Rabobank is a large food and agricultural lender based in the Netherlands that’s making a move in to the primary Canadian agriculture market.
While not new to Canada — the company is celebrating its 25th year in the country in 2023 — the organization has only been lending to the agri-business and agri-processor market. Now, as Roxane Lieverse, head of Canada Agricultural Banking with Rabobank explains, the company will add primary producer lending to its list of services.
As of January 10th, individual farmers, ranchers, and primary producers may qualify for financing products from Rabobank in Canada. The reason for the move, says Lieverse, is the focus on forward population growth in export-depending markets.
“Fundamentally, we’re going to have a population of 10 billion people by 2050. And the only way to get there is to continue to support countries that have an export base, a view that agriculture is part of the core fundamentals of their economy, and working alongside producers that are thinking about sustainabilities, efficiencies, and growth. Canada is well positioned to growing into that space as we try to find ways to feed the world,” she explains, in her recent conversation with RealAgriculture founder Shaun Haney.

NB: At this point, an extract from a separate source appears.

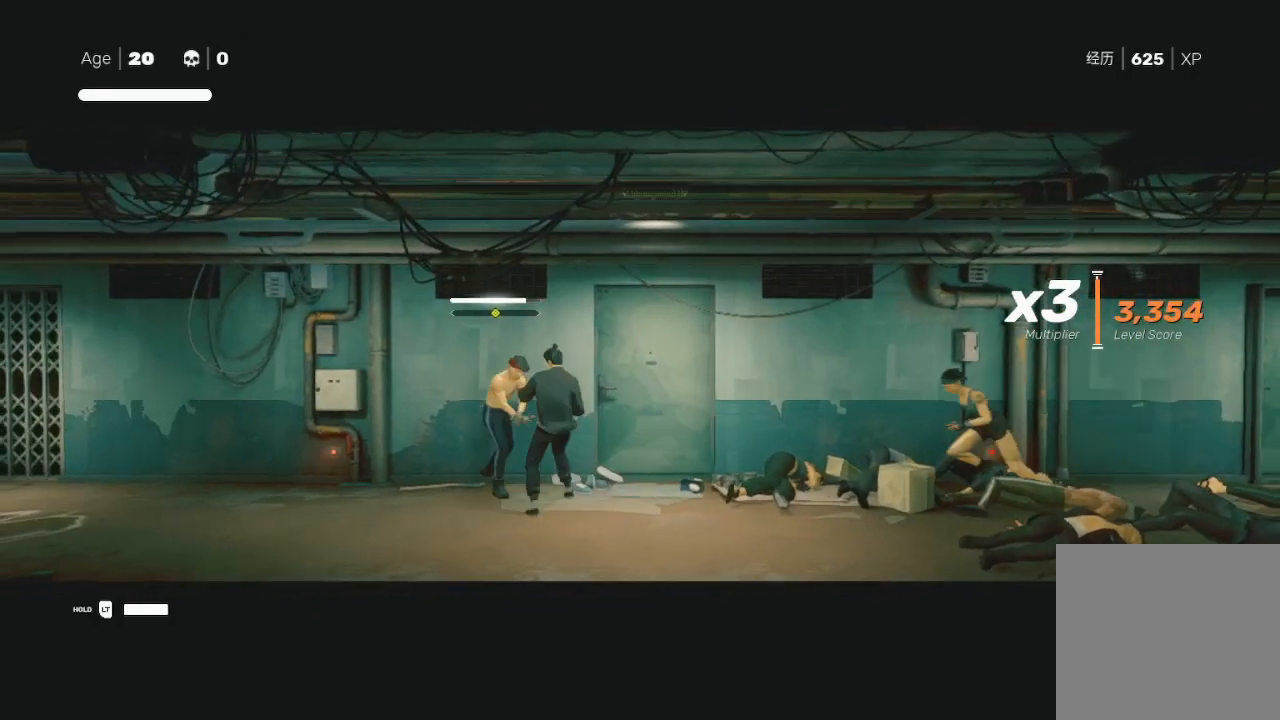
{"buttons": ["L1", "R2", "L3"], "left_stick": "left", "right_stick": "center", "events": [[33, "Y", "down"], [33, "left_stick", "left"], [133, "L1", "down"], [133, "L3", "down"], [133, "Y", "up"], [233, "R2", "down"], [300, "L1", "up"], [433, "L1", "down"]]}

The producer journey has really evolved in the last 20 years, especially if we look at what crops we are growing, and how we are marketing them, says Lieverse, which is where the financing solutions piece fits in.

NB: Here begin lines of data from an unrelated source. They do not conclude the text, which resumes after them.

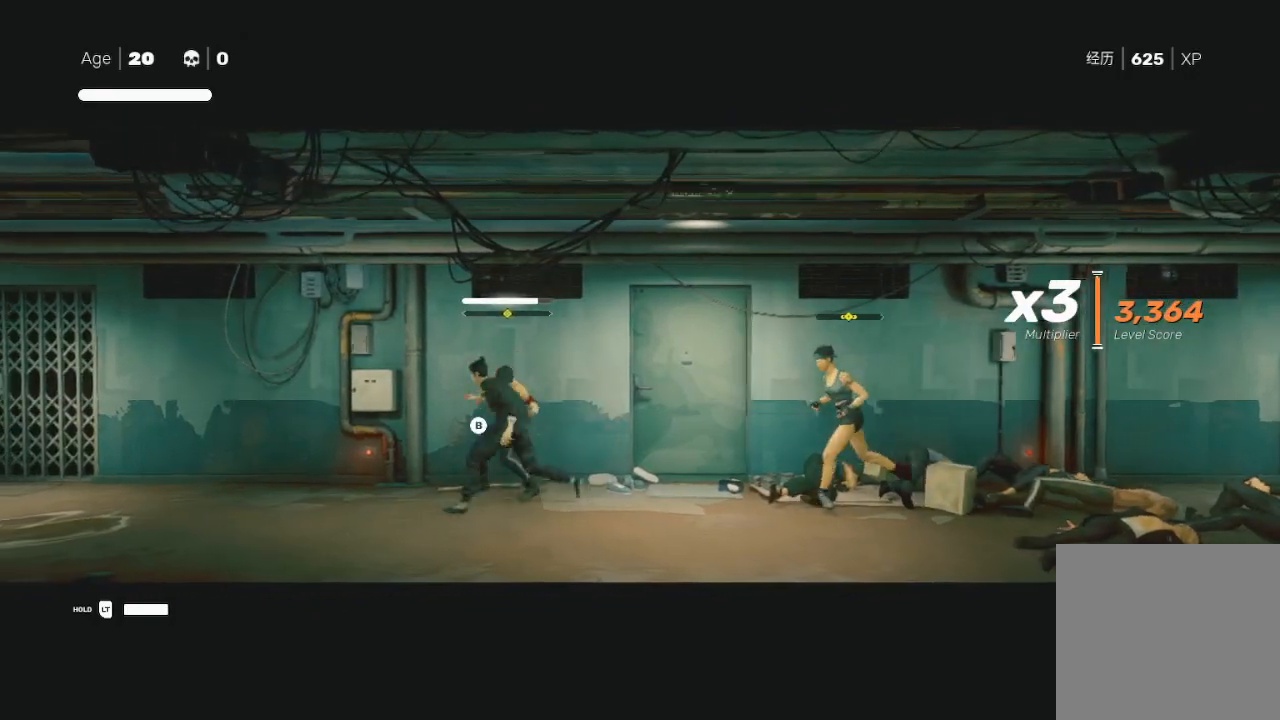
{"buttons": ["R2", "L3"], "left_stick": "left", "right_stick": "center", "events": [[67, "L1", "up"], [133, "L1", "down"], [200, "R2", "up"], [233, "L1", "up"], [267, "R2", "down"], [333, "L1", "down"], [400, "R2", "up"], [467, "L1", "up"], [467, "R2", "down"]]}
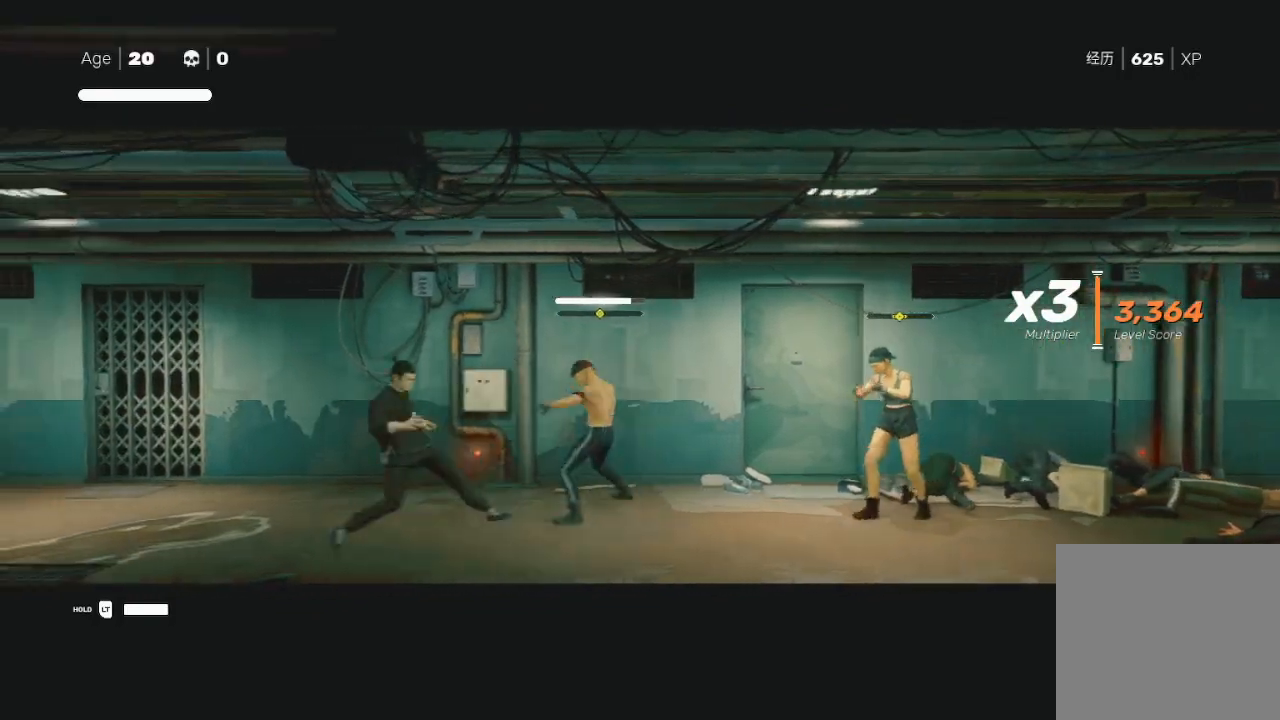
{"buttons": [], "left_stick": "left", "right_stick": "center", "events": [[67, "L1", "down"], [67, "R2", "up"], [100, "R2", "down"], [167, "L1", "up"], [233, "L3", "up"], [233, "R2", "up"], [333, "R2", "down"], [400, "R2", "up"]]}
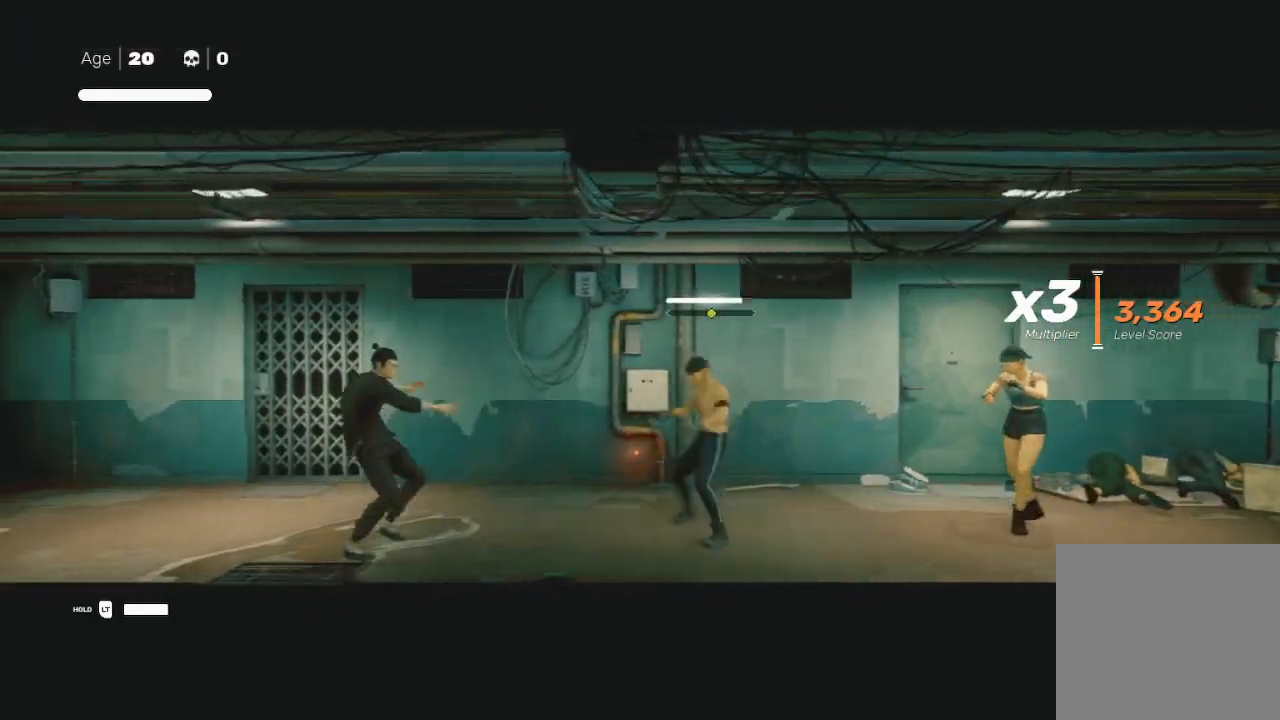
{"buttons": ["R2"], "left_stick": "right", "right_stick": "center", "events": [[33, "left_stick", "right"], [100, "left_stick", "center"], [200, "left_stick", "right"], [367, "R2", "down"]]}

“[The producer] may end up holding that crop here for sometimes two years. Most financial institutions look at that and say, well, you know, you’re only good for one year, and we’re only going to give you one year credit,” she explains. “They’re not thinking about it in the same vein as the producer who is saying, it’s one crop year, and it make take me 24 months, and I need a partner that’s going to support that kind of level of marketing, and is going to work alongside me.”
The second piece of where Rabobank fits in with the Canadian producer is sustainability, as many are wanting to think about their farms differently, says Lieverse, whether that’s being driven by environmental metrics, succession desires, or just being more profitable and efficient.
“Those types of transitions require capital that is patient, that views the long term, and understands where the customer is going to go.”